世界にひとつだけの花

放送大学「国際理解のために」という高橋和夫先生の授業を聞いている。

冒頭に音楽が流れてくる。

昨日はリヒャルト・シュトラウスの「ツァラトゥストラはかく語りき」であった。

ゾロアスター教がいかに世界の宗教に影響を与えたか、という授業内容らしいが、いつも偶然ラジオから流れてきて、気になってメモる、というだけの視聴者だ。

ゾロアスターの読みをドイツ語にするとツァラツストラなんだそうだ。

ペルシァ語では、なんとかと読むので、本人が英語やドイツ語読みの自分の名を聞いても、自分のこと言われているとは思わないだろう、と思うのであります、と、おかしくないことを言ったりする。

 

例によって、よくわからないが、わからないなりに聞いていて面白いので、今朝も聴く気になる。

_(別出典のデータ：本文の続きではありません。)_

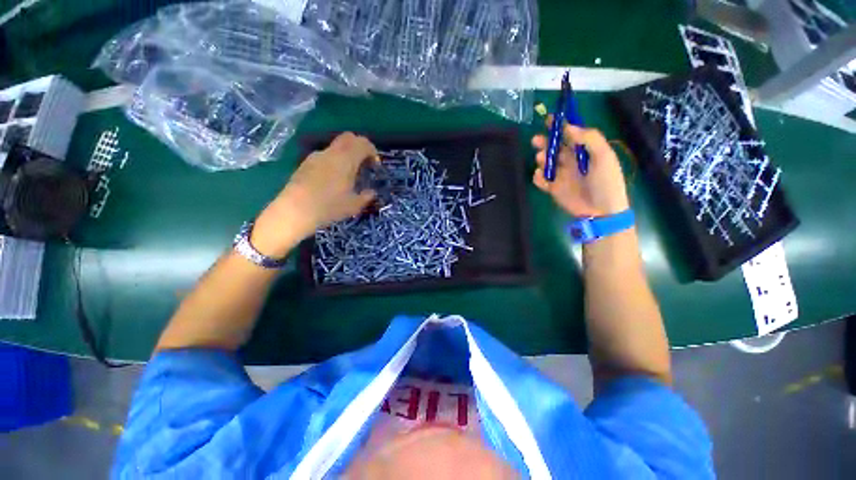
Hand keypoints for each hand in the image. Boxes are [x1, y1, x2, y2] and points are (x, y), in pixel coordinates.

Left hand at [252, 132, 378, 257]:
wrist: (295, 210)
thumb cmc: (329, 207)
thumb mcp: (354, 206)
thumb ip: (366, 196)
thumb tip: (371, 192)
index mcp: (346, 159)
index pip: (363, 143)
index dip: (372, 151)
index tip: (375, 166)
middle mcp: (331, 153)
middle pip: (349, 138)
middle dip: (360, 147)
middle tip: (364, 163)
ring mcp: (316, 156)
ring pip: (336, 147)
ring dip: (346, 155)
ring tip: (349, 174)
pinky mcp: (306, 163)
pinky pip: (325, 156)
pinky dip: (334, 161)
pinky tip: (333, 179)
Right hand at [531, 120, 629, 216]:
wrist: (601, 211)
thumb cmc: (606, 182)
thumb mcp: (604, 157)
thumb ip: (590, 139)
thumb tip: (570, 127)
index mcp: (585, 151)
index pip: (571, 135)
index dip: (560, 126)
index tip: (549, 119)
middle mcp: (571, 161)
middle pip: (554, 148)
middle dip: (545, 142)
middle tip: (536, 140)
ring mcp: (561, 175)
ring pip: (546, 162)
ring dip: (541, 158)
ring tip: (541, 159)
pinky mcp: (553, 188)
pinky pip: (541, 180)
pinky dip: (537, 177)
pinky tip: (540, 176)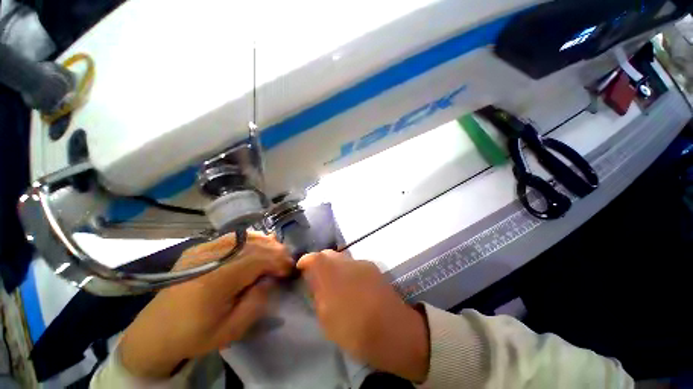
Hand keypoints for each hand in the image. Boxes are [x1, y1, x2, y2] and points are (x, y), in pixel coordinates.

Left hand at [119, 232, 293, 378]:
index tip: (291, 271)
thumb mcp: (232, 329)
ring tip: (277, 254)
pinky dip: (251, 240)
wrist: (155, 331)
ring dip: (266, 244)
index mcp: (215, 279)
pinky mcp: (201, 247)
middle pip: (254, 244)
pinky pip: (234, 237)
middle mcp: (210, 257)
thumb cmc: (195, 335)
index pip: (258, 259)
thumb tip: (271, 278)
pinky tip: (259, 246)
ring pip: (246, 237)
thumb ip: (258, 301)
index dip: (280, 261)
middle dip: (277, 251)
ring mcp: (203, 248)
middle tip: (287, 262)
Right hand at [297, 250, 429, 381]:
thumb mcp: (326, 318)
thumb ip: (317, 294)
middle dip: (320, 262)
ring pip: (342, 258)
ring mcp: (361, 262)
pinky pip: (355, 263)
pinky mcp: (373, 267)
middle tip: (318, 279)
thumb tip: (314, 281)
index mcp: (330, 274)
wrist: (393, 330)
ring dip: (335, 266)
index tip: (301, 270)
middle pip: (327, 253)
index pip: (313, 258)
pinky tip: (353, 286)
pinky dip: (348, 270)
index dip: (305, 262)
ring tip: (337, 284)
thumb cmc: (354, 330)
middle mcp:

のっけからスマップの歌声が聞こえてきて、高橋先生、またウケをねらって、とくすり笑い、笑ったあと猛烈に悲しみがこみあげてくる。

一生懸命生きようとして、生きられなかった命もある。

そう思うと、この歌が悲しくて悲しくて仕方ない。

 

昨年、高校時代の同級生が亡くなった、とSNSで知らせがきた、と娘が言った。

行ったほうがいいかな、と葬儀へ行くかどうか、相談を受けた。

あまり親しくなかったのなら、行かなくてもいいんじゃない、と私は答えたのだ。

しばらくして、娘から、あの・・、と言われ、言いにくそうにしているので、

なに、どうしたの、と聞くと、

黙り込んで顔色がわるくなる。

なによ、と言うと、

お通夜に行きたい、お香典のお金出してくれる、と言う。

いいよ、もちろん、と答えて、娘が高校時代の人たちとあまり親しくしていないし、気が重いのだろうと思っていたが、こちらが思うほど関係が悪くなかったのかも、と少し安心した。

 

お通夜の会場は、さながら高校時代のクラス会のような有様だったらしく、中には小学校から持ち上がった男の子も居たりして、

「近づいてきて握手された、距離ちかい」

行ってよかった、と言っていた。

 

後日、亡くなった男の子の親から、もう香典返しはいただいていたのに、小さな箱が送られてきて、私は娘が包みを開けるのも怖い気持ちだった。

中からウェッジ・ウッドのコーヒーカップが出てきたとき、箱にそのままにしておくように、娘に頼んだ。

ピンクの花のついた大ぶりのカップだった。

女の子には女の子用、男の子には男の子用の物を、子を亡くした母親が息子の同級生たちに選んだのだ、と思った。

 

子どもの死。

亡くなったことしかしらないから、どんな闘病をだったか、どんな最期だったのか、男の子を亡くした、というのは私と共通なのだ。

 

年末に、カップを箱から取り出して、エンゼルの下に置いた。

苦しみも、悩みもない地で、私の子も、彼女の子も一緒にいるのだ、と手を合せた。

お悔やみの手紙を書こうか、と思ったりもするが、こうしてふたりの子の冥福をだれにも知られずに祈る、それでいいような気もするのだ。